The analysis included 159 patients whose mean age was 57.2. Of these, 74.8% were in remission, defined as a disease activity score in 28 joints (DAS28) of less than 2.6. Another 13.2% of subjects had low disease activity (DAS28 2.6-3.2).

About 44% of the patients reported clinically significant pain in the past 4 weeks, with an average pain score ≥4 on the 10-point numerical rating scales of painDETECT.

The most common description of pain was that it felt like electric shocks (34.6%) or slight pressure (45.3%), but burning and prickling pain were reported by about 25% of patients.

Patients with and without neuropathic pain did not differ significantly on demographic or socioeconomic characteristics such as age, gender, and education. Prescribed disease-modifying anti-rheumatic drug and biologic therapy was almost identical for both groups.

Significantly more patients with neuropathic pain met the criteria for fibromyalgia (28.3% versus 6.1%, P<0.001) compared with those without neuropathic pain. Fibromyalgia is a condition often considered the prototypical central pain syndrome, they authors pointed out. Such criteria are met when the widespread pain index of the Fibromyalgia Survey Questionnaire is 7 or more and the symptom severity score is 5 or more, or when the widespread pain index is 3 to 6 and the symptom severity score is 9 or more.

In addition to more severe pain, those with neuropathic pain also reported more physical disability on the Health Assessment Questionnaire disability index (P<0.001). They also had worse physical and mental health status as measured on the 36-item Short-Form Health Survey (both P<0.001).

While the 28-tender joint count was significantly higher in the neuropathic pain group (P=0.016), other more objective parameters of disease activity, including C-reactive protein, erythrocyte sedimentation rate, and the 28-swollen joint count did not differ between the groups.

Multivariable logistic analysis showed that the occurrence of possible or likely neuropathic-like features was independently associated with worse physical and mental health, even when controlling for pain severity.

Recent research suggests that neuropathic pain-like symptoms in rheumatic conditions may be manifestations of dysregulation of central pain processing mechanisms. The precise mechanisms behind this pain augmentation are not yet known, the authors stated.

The study results could have important treatment implications, they noted. The goal of therapy in RA is to reach early sustained remission, and when this fails, drug therapy is typically adjusted, a strategy that could include the introduction of expensive biologics that may have unwanted side effects, they pointed out.

In addition, biologics and conventional RA medications typically target inflammation, whereas neuropathic pain does not consistently respond to traditional anti-inflammatory RA medications.

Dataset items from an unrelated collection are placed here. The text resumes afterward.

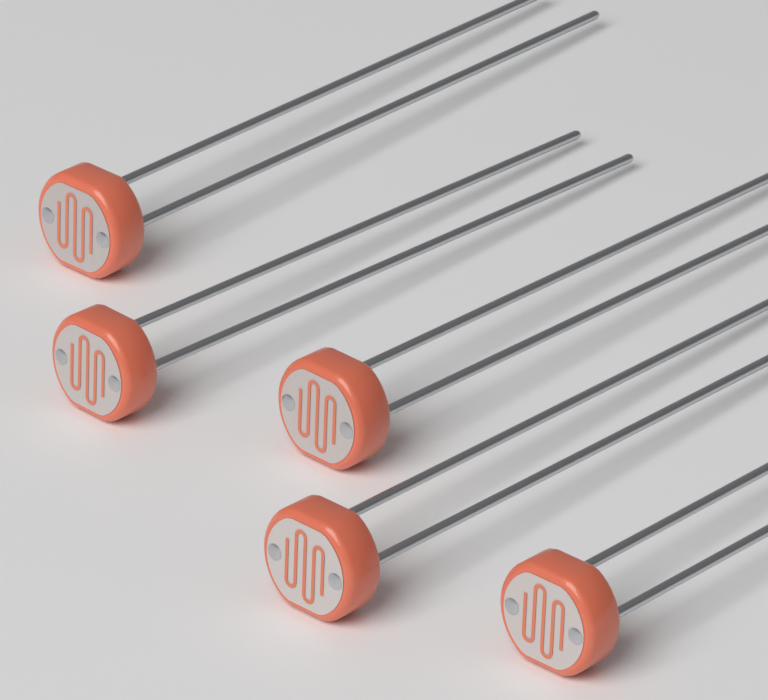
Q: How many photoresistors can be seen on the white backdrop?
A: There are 5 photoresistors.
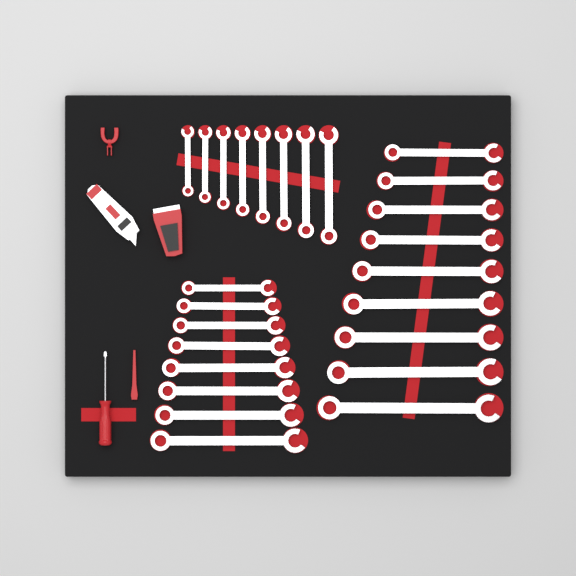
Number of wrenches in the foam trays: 25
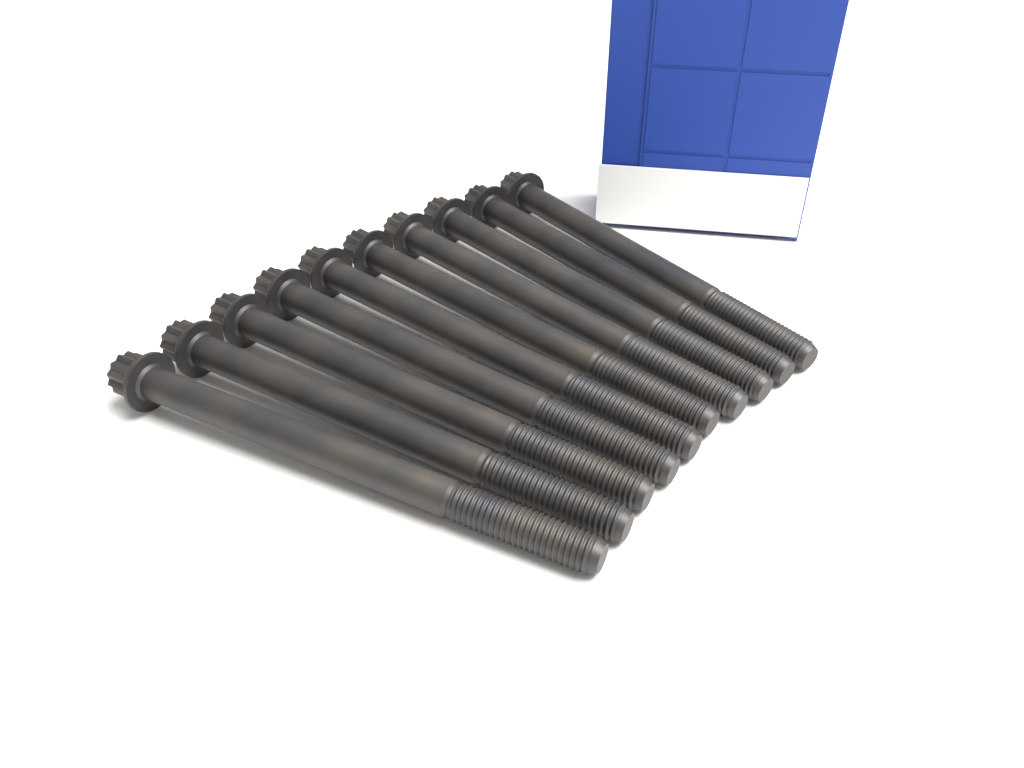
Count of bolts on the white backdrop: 10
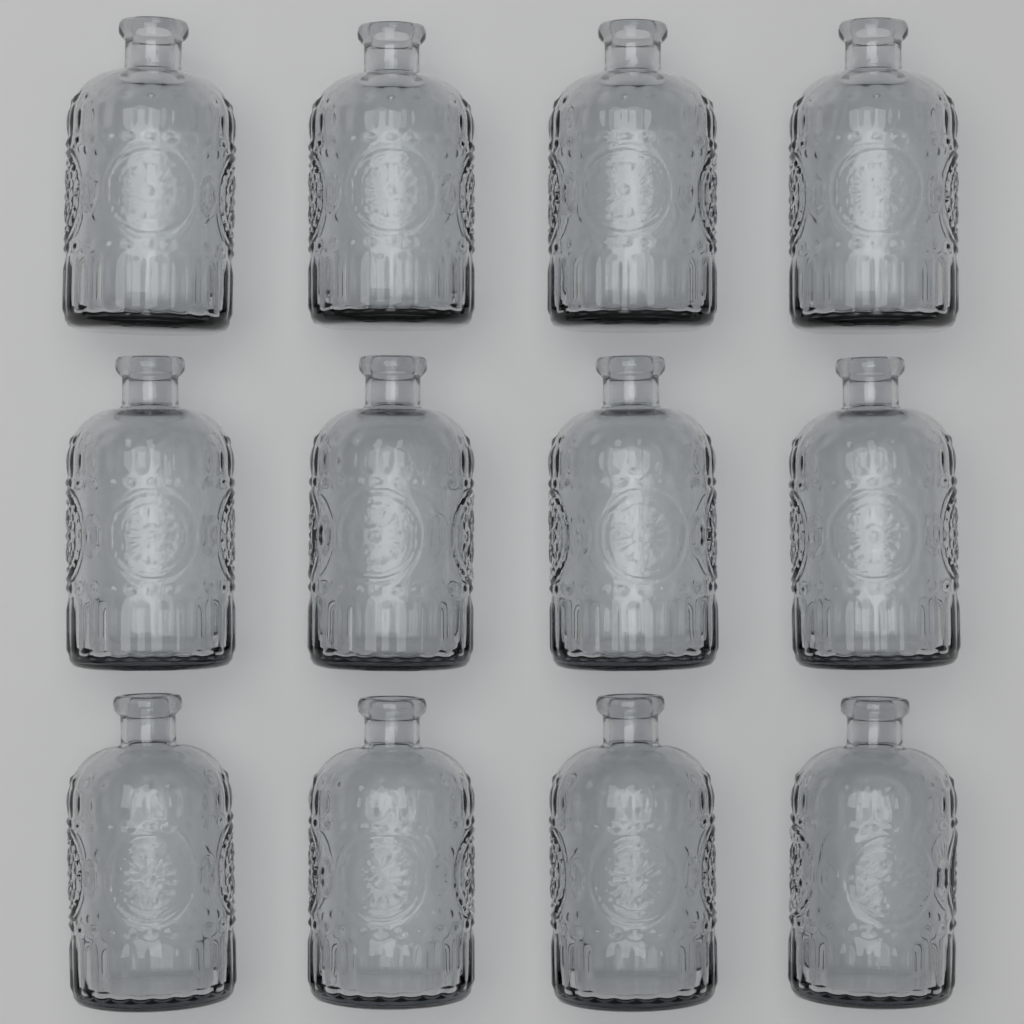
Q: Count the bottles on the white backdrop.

In some cases, rather than intensifying anti-inflammatory treatment, it might be more appropriate to target the neuropathic pain-like symptoms with, for example, neuromodulators and certain antidepressants, they suggested.

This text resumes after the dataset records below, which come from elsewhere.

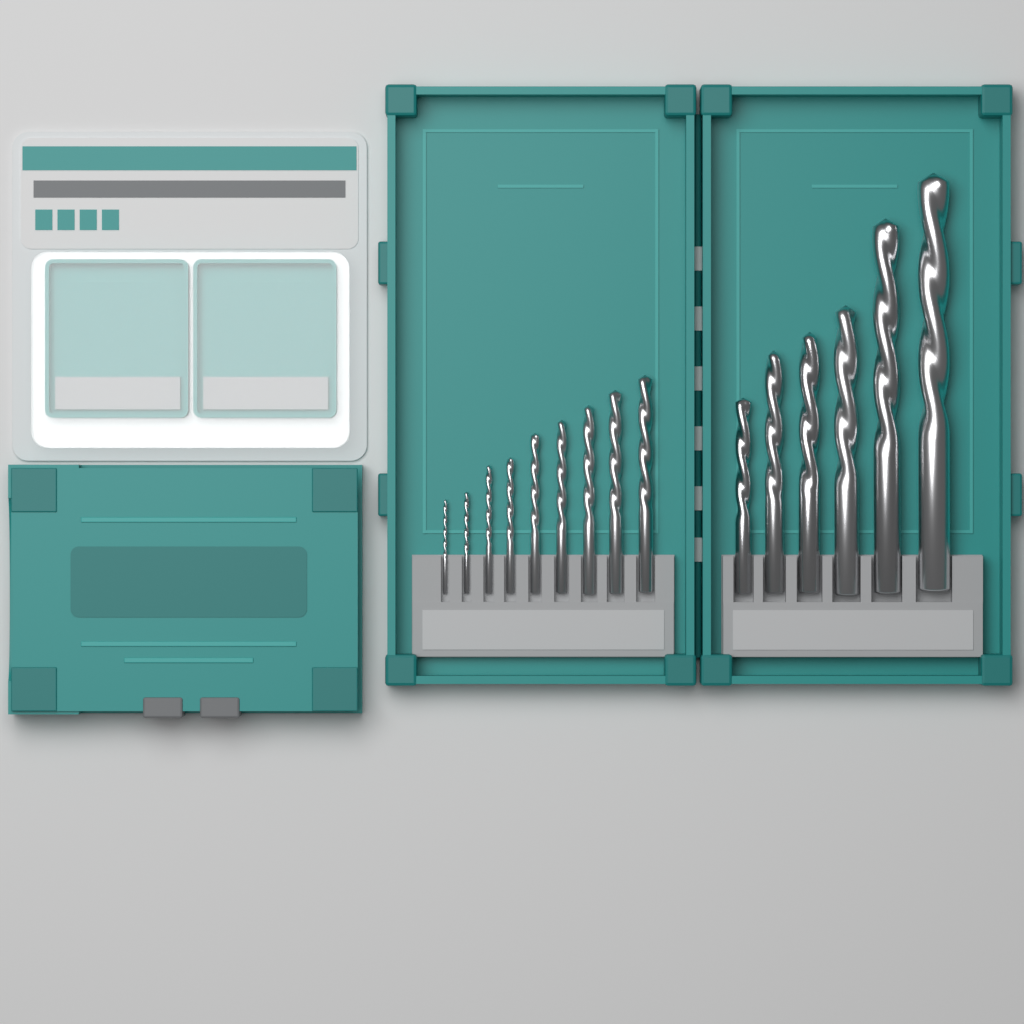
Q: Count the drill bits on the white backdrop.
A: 15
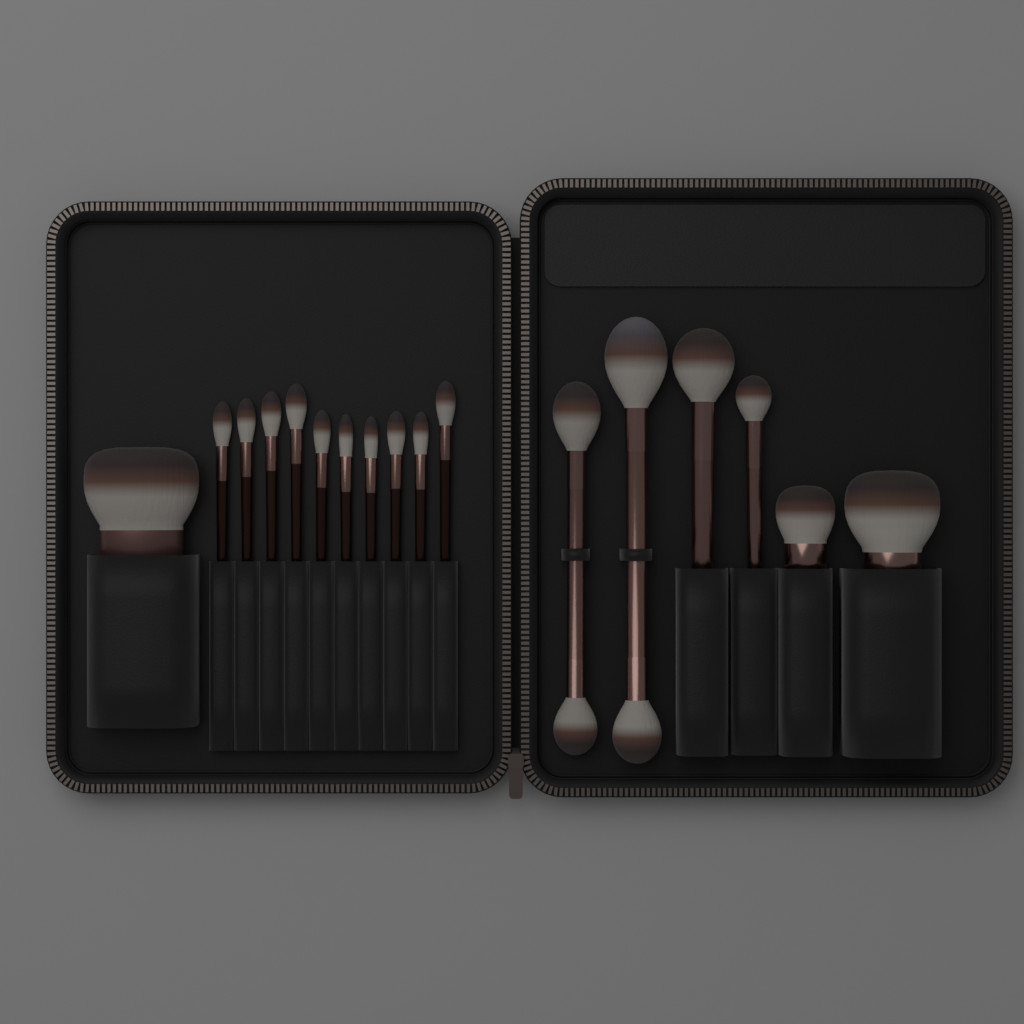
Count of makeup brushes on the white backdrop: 17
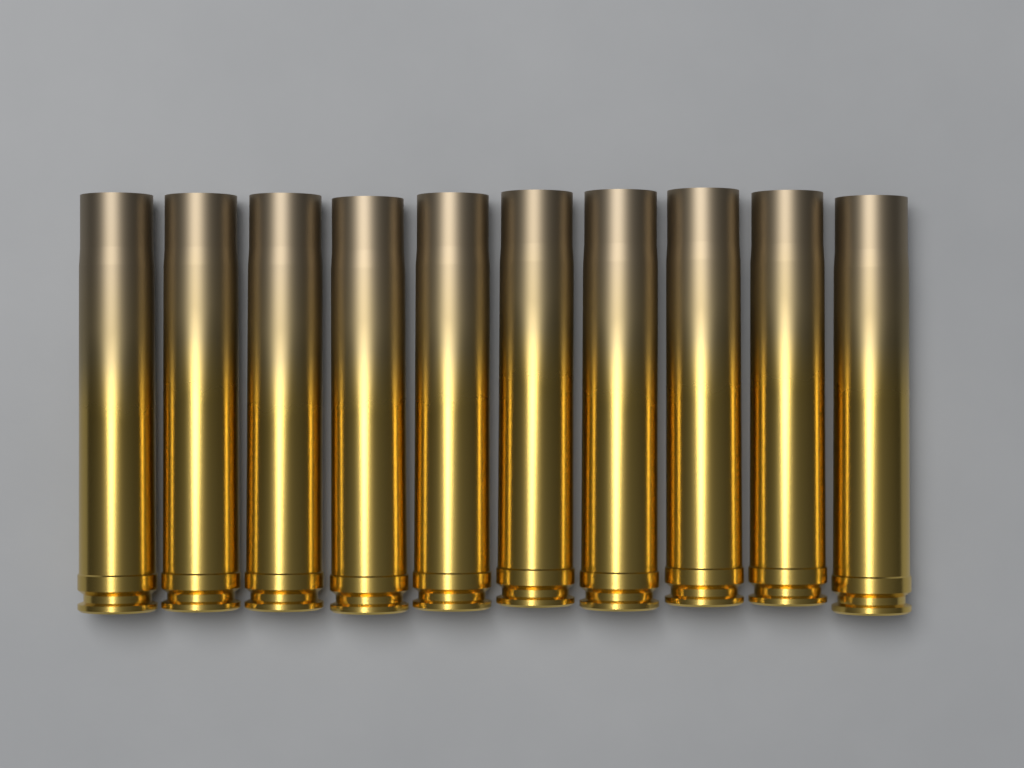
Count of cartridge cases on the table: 10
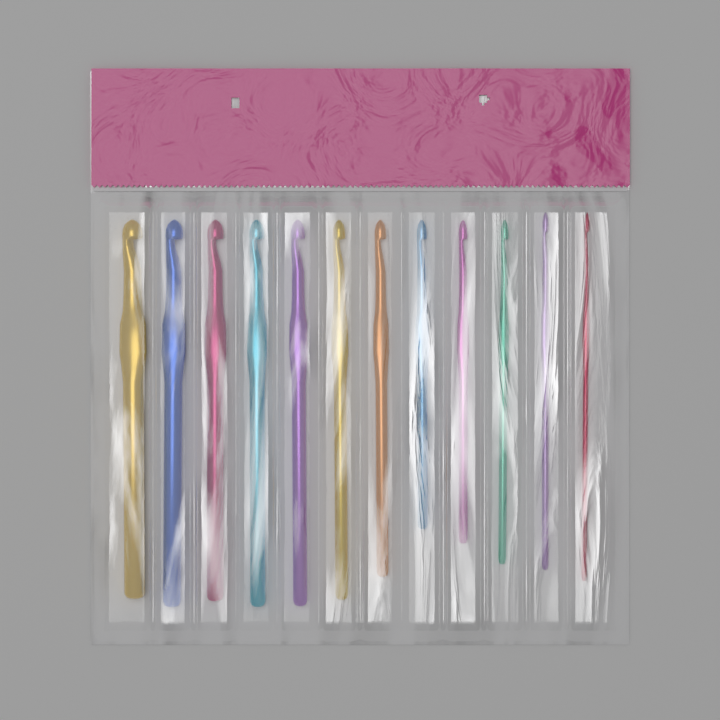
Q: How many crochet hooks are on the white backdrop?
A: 12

A major limitation of the study was the absence of a gold standard for neuropathic pain or central sensitization. As it was a cross-sectional study, it also did not allow for any determination of the direction of the association between neuropathic pain and clinical variables.

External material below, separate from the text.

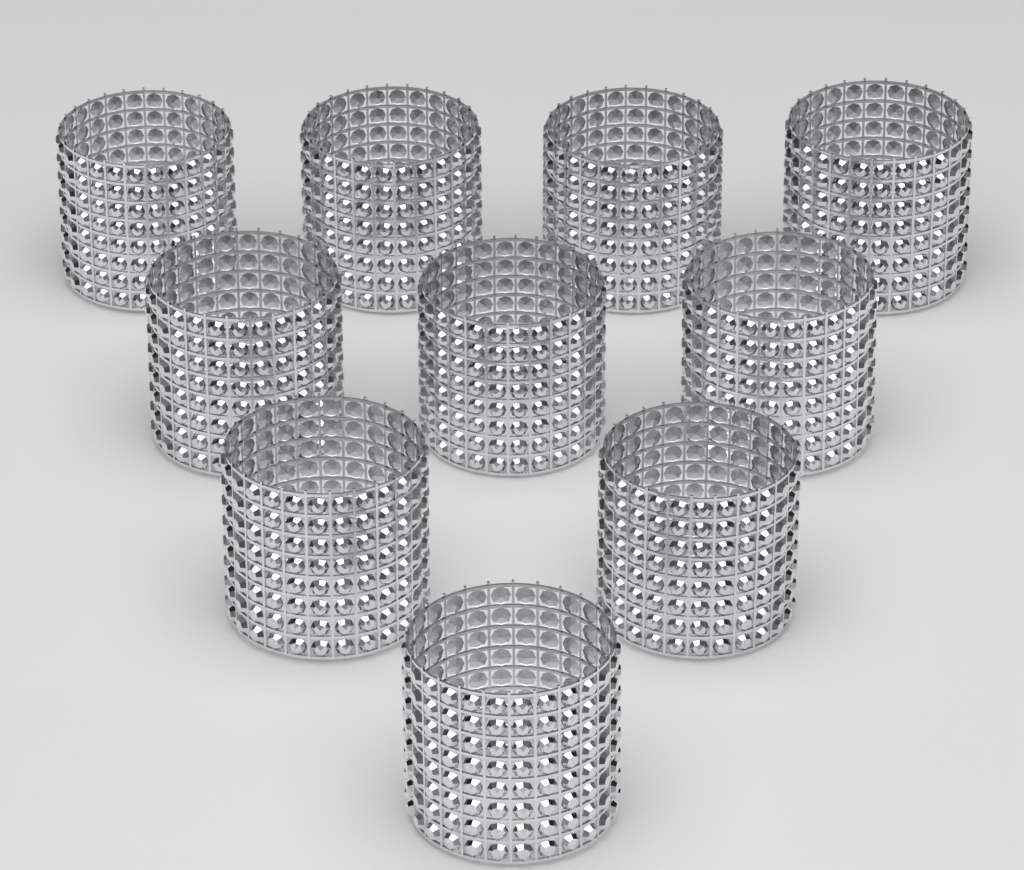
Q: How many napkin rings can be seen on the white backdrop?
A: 10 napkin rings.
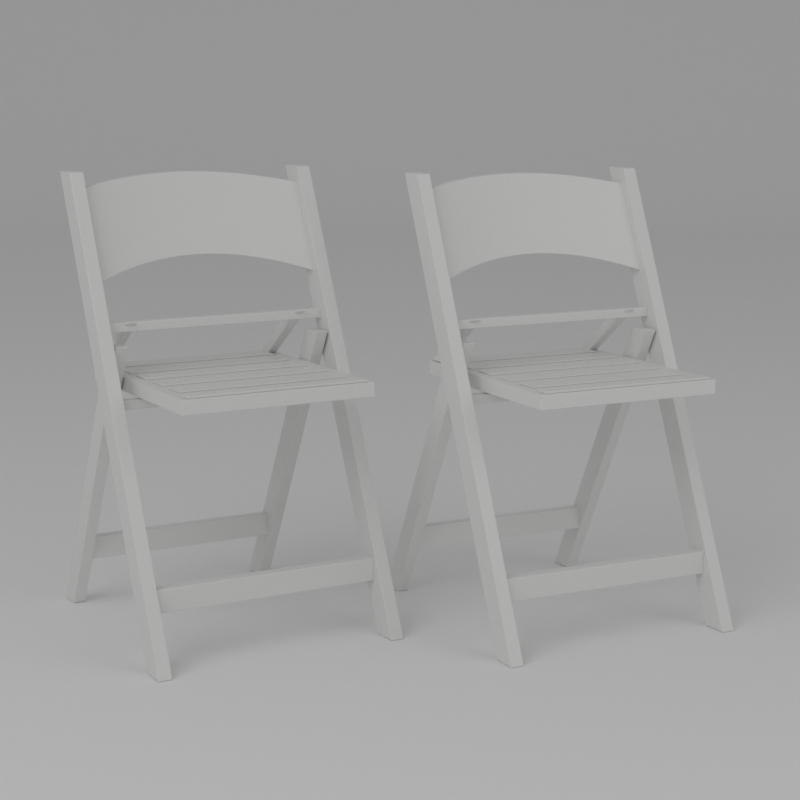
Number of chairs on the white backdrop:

Authors and co-authors disclosed no relevant relationships with industry.

Reviewed by Robert Jasmer, MD Associate Clinical Professor of Medicine, University of California, San Francisco and Dorothy Caputo, MA, BSN, RN, Nurse Planner

Reference: Koop S, et al “Neuropathic-like pain features and cross-sectional associations in rheumatoid arthritis” Arthritis Res Ther 2015; DOI: 10.1186/s13075-015-07601-8.